Cardinality estimate of the inner relation

Frédéric Yhuel <frederic.yhuel@xxxxxxxxxx> · Fri, 22 Nov 2024 16:53:39 +0100

My colleague Christophe Courtois and I have been trying to fix a bad 
plan for one of Dalibo's clients. It is a (probably well-known) problem 
with skewed data and a parameterized Nested Loop with an underestimation 
of the cardinality of the inner relation.
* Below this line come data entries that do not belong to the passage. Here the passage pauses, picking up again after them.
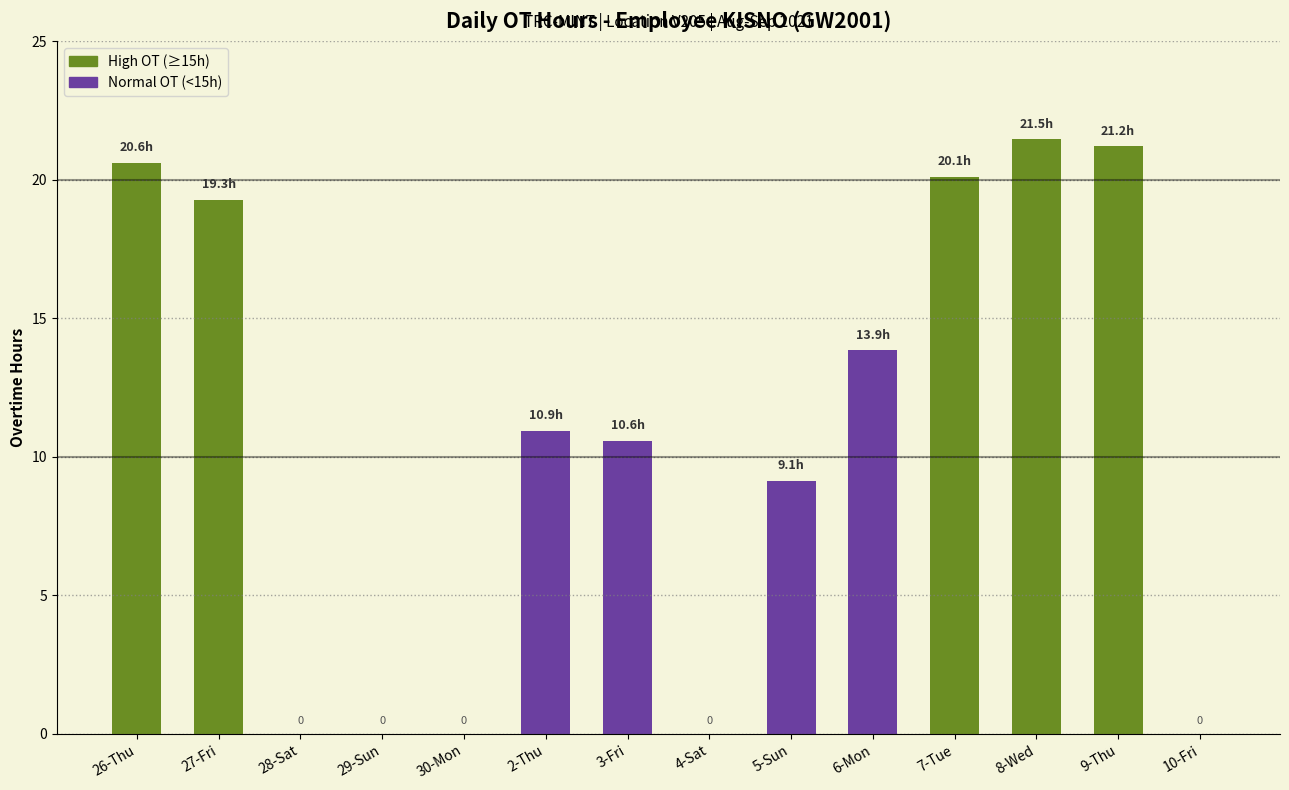

What is the sum of all values?

147.2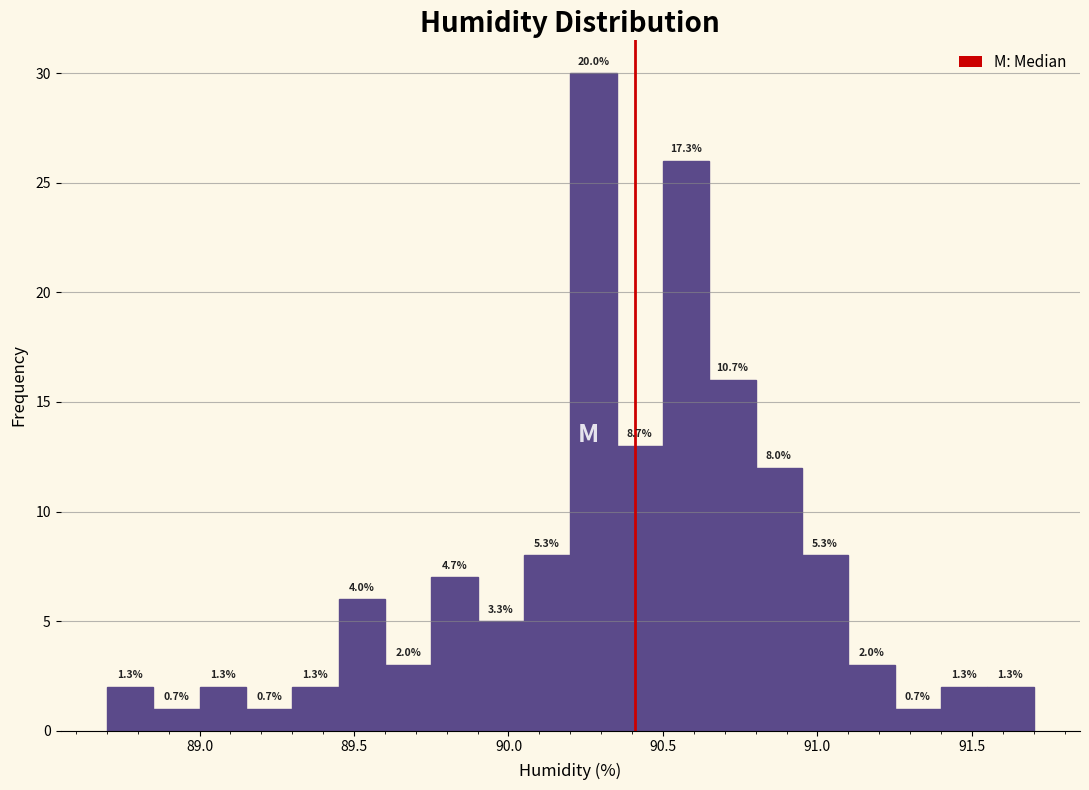

Read against the x-axis, roughly where is the centre of the tallest bar?

90.30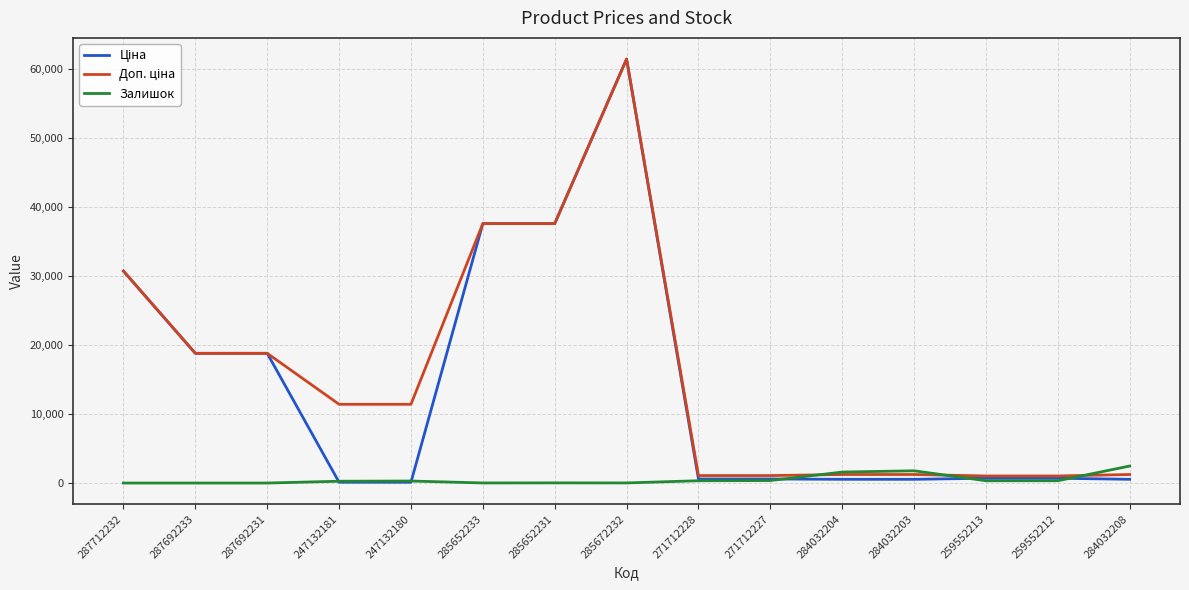

True or false: Залишок has a value of 260.0 at 247132181.

True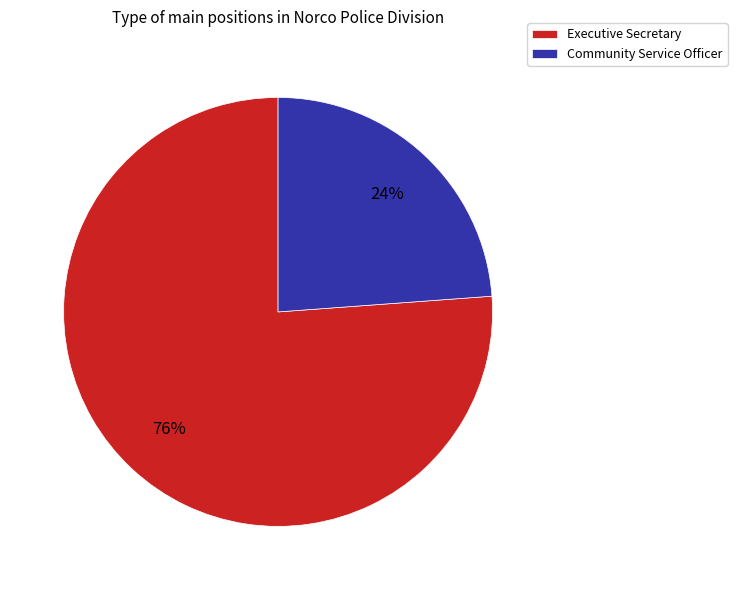

Rank the categories by value from highest to lowest.

Executive Secretary, Community Service Officer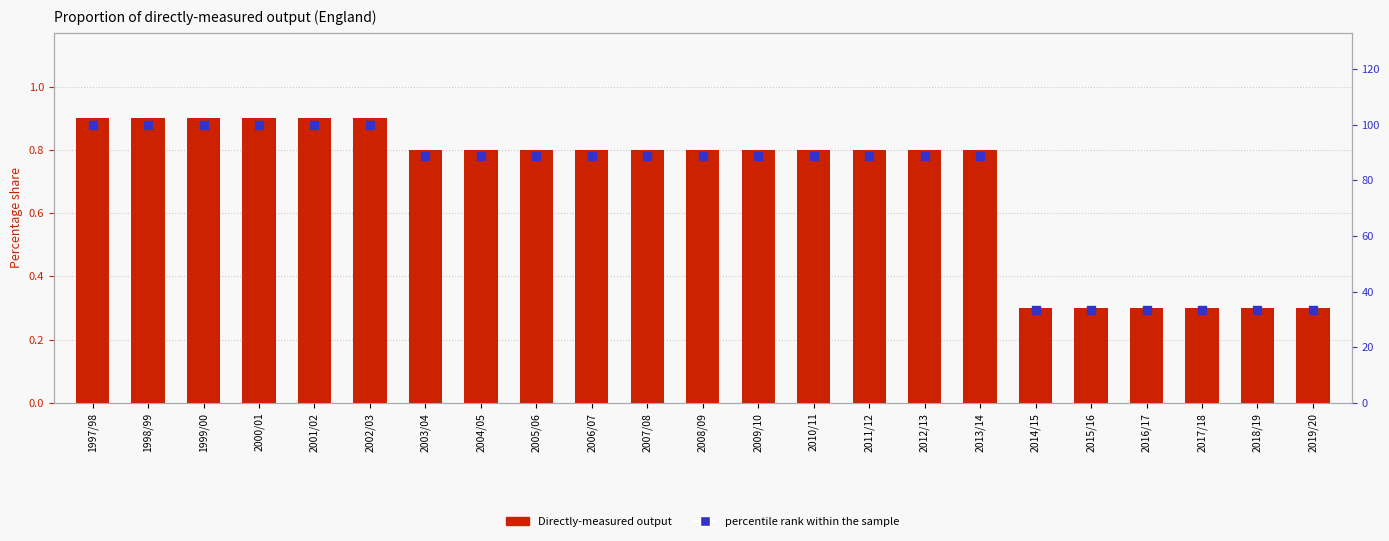

At how many categories does at least one series exceed 10?

23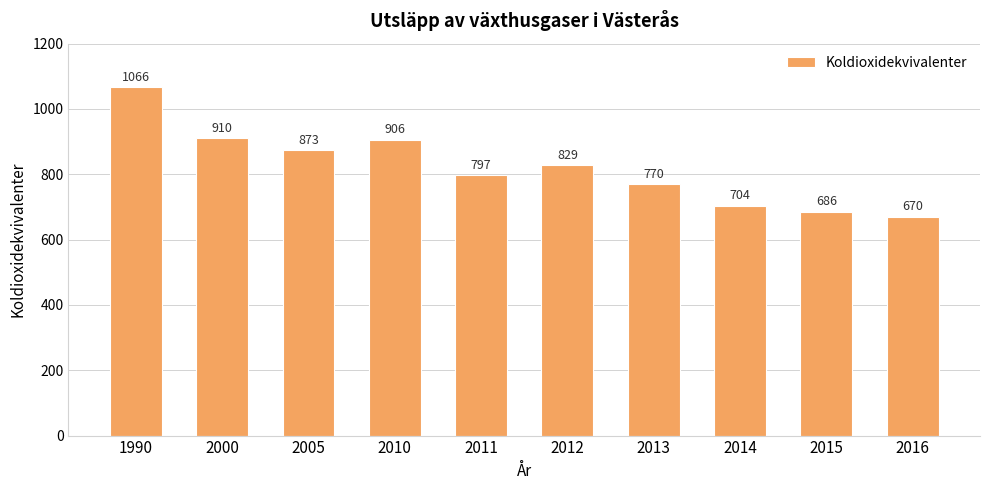

How many distinct data groups are displayed?

1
Here is a test case (the script to create and populate the two tables is 
at the end):

EXPLAIN (ANALYZE, SETTINGS)
  SELECT name, sum(quantity)
  FROM products p
  JOIN orders o ON (p.id = o.product_id)
  WHERE p.name = 'babar'        /*    28% of orders    */
  GROUP BY name;

QUERY PLAN 

--------------------------------------------------------------------------------------------------------------------------------------------------
 GroupAggregate  (cost=5.50..1022.27 rows=1 width=40) (actual 
time=66.213..66.215 rows=1 loops=1)
   ->  Nested Loop  (cost=5.50..1019.29 rows=1189 width=36) (actual 
time=0.083..56.991 rows=320000 loops=1)
         ->  Bitmap Heap Scan on products p  (cost=5.08..250.17 rows=85 
width=40) (actual time=0.058..0.153 rows=80 loops=1)
               Recheck Cond: (name = 'babar'::text)
               Heap Blocks: exact=80
               ->  Bitmap Index Scan on products_name_idx 
(cost=0.00..5.06 rows=85 width=0) (actual time=0.030..0.031 rows=80 loops=1)
                     Index Cond: (name = 'babar'::text)
         ->  Index Scan using orders_product_id_idx on orders o 
(cost=0.43..8.79 rows=26 width=12) (actual time=0.006..0.440 rows=4000 
loops=80)
               Index Cond: (product_id = p.id)
 Planning Time: 0.560 ms
 Execution Time: 66.268 ms

The cardinaly estimate on 'orders' is wrong (26 rows against 4000), 
hence the Nested Loop.
Any other value for product.name gives less rows and a good plan (i.e. 
NL makes more sense).

If I'm not wrong, the row count estimate for the inner table is computed 
as follow:

SELECT n_distinct AS product_id_n_distinct FROM pg_stats
  WHERE tablename = 'orders' AND attname = 'product_id' \gset

SELECT reltuples AS orders_tuples FROM pg_class
  WHERE relname = 'orders' \gset

SELECT :orders_tuples / :product_id_n_distinct AS inner_estimation;
  inner_estimation
---------------------
 26.4049450290190157

I have two questions:

1) Is there a known workaround for this problem (besides unatural 
partitioning of the inner table)?

2) Would it be possible to add cross-table statistics to fix this? Has 
this been discussed?

Here is the script to create and populate the two tables:

 SELECT 80000 AS nbp \gset

DROP TABLE IF EXISTS orders;
DROP TABLE IF EXISTS products;

CREATE UNLOGGED TABLE products(
        id bigint PRIMARY KEY,
        name TEXT,
        price INT
);

CREATE UNLOGGED TABLE orders(
        id bigint generated always as identity,
        product_id BIGINT, -- REFERENCES products(id),
        quantity INT
);

INSERT INTO products (id, name, price)
  SELECT
    i,
    CASE WHEN i % 1000 = 0 THEN 'babar' ELSE md5(i::text) END,
    random() * 1000
  FROM generate_series(1, :nbp) AS T(i);

INSERT INTO orders (product_id, quantity)
  SELECT product_id, quantity FROM (
    SELECT
      id AS product_id,
      random() * 10 AS quantity,
      name
    FROM products,
    LATERAL (SELECT * FROM generate_series (1, CASE WHEN name = 'babar' 
THEN 4000 ELSE 10 END)) T) U;

CREATE INDEX ON orders (product_id);
VACUUM ANALYZE products, orders;

ALTER TABLE orders ADD FOREIGN KEY (product_id) REFERENCES products(id);

CREATE INDEX ON products (name);